Passage for review:

···

The resulting fragments are then translated independently using the
logic described below.
If the DF bit is set and the MTU of the next-hop interface is less
than the total length value of the IPv4 packet plus 20, the
translator MUST send an ICMPv4 "Fragmentation Needed" error message
to the IPv4 source address.
If the DF bit is set and the packet is not a fragment (i.e., the More
Fragments (MF) flag is not set and the Fragment Offset is equal to
zero), then the translator SHOULD NOT add a Fragment Header to the
resulting packet.
*/
// Note the RFC has notes on how to set fragmentation fields.
let ipv6_header = Ipv6Header {
// Traffic Class: By default, copied from the IP Type Of Service (TOS)
// octet. According to [RFC2474], the semantics of the bits are
// identical in IPv4 and IPv6. However, in some IPv4 environments
// these fields might be used with the old semantics of "Type Of
// Service and Precedence". An implementation of a translator SHOULD
// support an administratively configurable option to ignore the IPv4
// TOS and always set the IPv6 traffic class (TC) to zero. In
// addition, if the translator is at an administrative boundary, the
// filtering and update considerations of [RFC2475] may be
// applicable.
// Note: DSCP is the new name for TOS
traffic_class: ipv4_header.dscp.value(),
// Flow Label: 0 (all zero bits)
flow_label: Ipv6FlowLabel::ZERO,
// Payload Length: Total length value from the IPv4 header, minus the
// size of the IPv4 header and IPv4 options, if present.
payload_length: total_length - (header_length as u16),
// Next Header: For ICMPv4 (1), it is changed to ICMPv6 (58);
// otherwise, the protocol field MUST be copied from the IPv4 header.
next_header: match ipv4_header.protocol {
IpNumber::ICMP => IpNumber::IPV6_ICMP,
other => other,
},
// Hop Limit: The hop limit is derived from the TTL value in the IPv4
// header. Since the translator is a router, as part of forwarding
// the packet it needs to decrement either the IPv4 TTL (before the
// translation) or the IPv6 Hop Limit (after the translation). As
// part of decrementing the TTL or Hop Limit, the translator (as any
// router) MUST check for zero and send the ICMPv4 "TTL Exceeded" or
// ICMPv6 "Hop Limit Exceeded" error.

···

Records supplied:
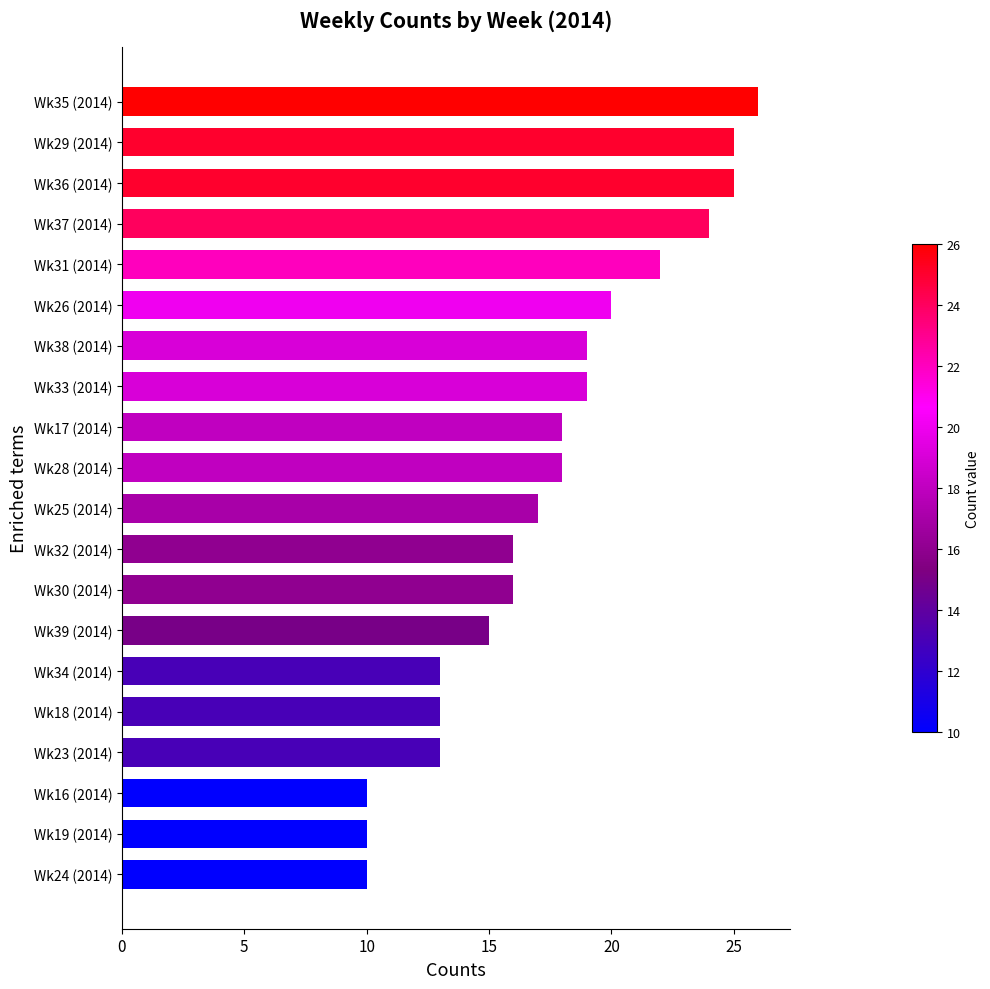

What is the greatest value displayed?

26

···

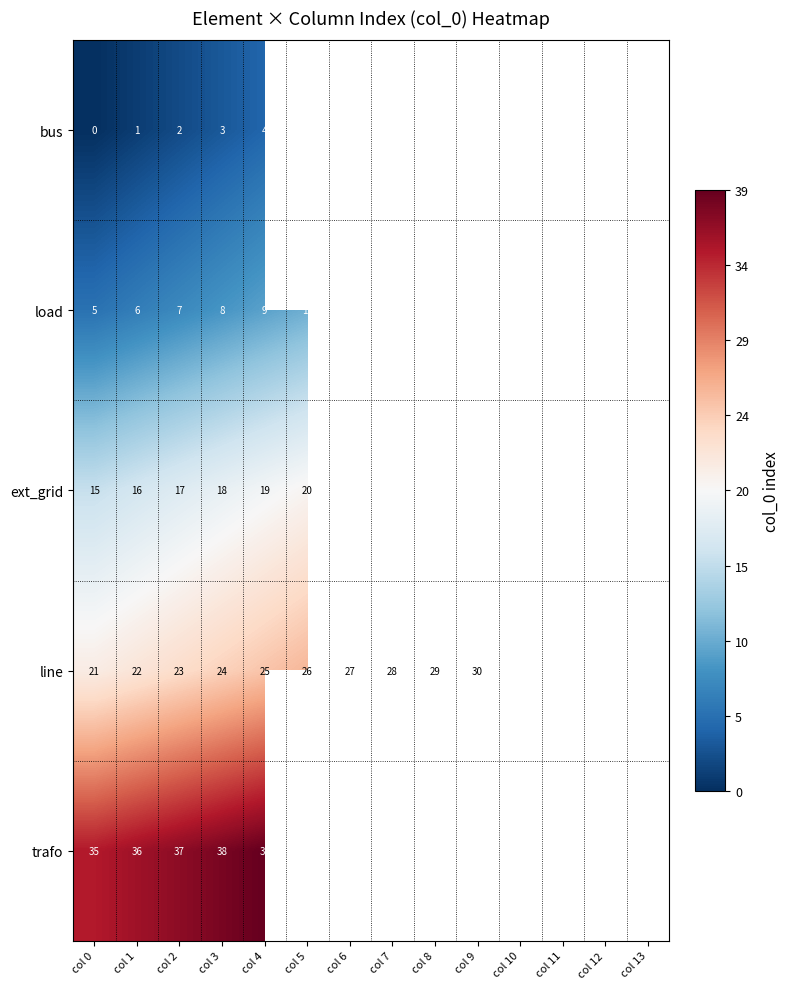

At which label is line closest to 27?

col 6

···

Problem requirements: According to the IPv4-to-IPv6 translation code, why must the translator decrement either the IPv4 TTL or the IPv6 Hop Limit? Answer in one to three sentences. The rows are not needed for what comes next.

Reply to the exercise: The translator is a router, so it must decrement one of these values as part of forwarding the packet. It may decrement the IPv4 TTL before translation or the IPv6 Hop Limit after translation.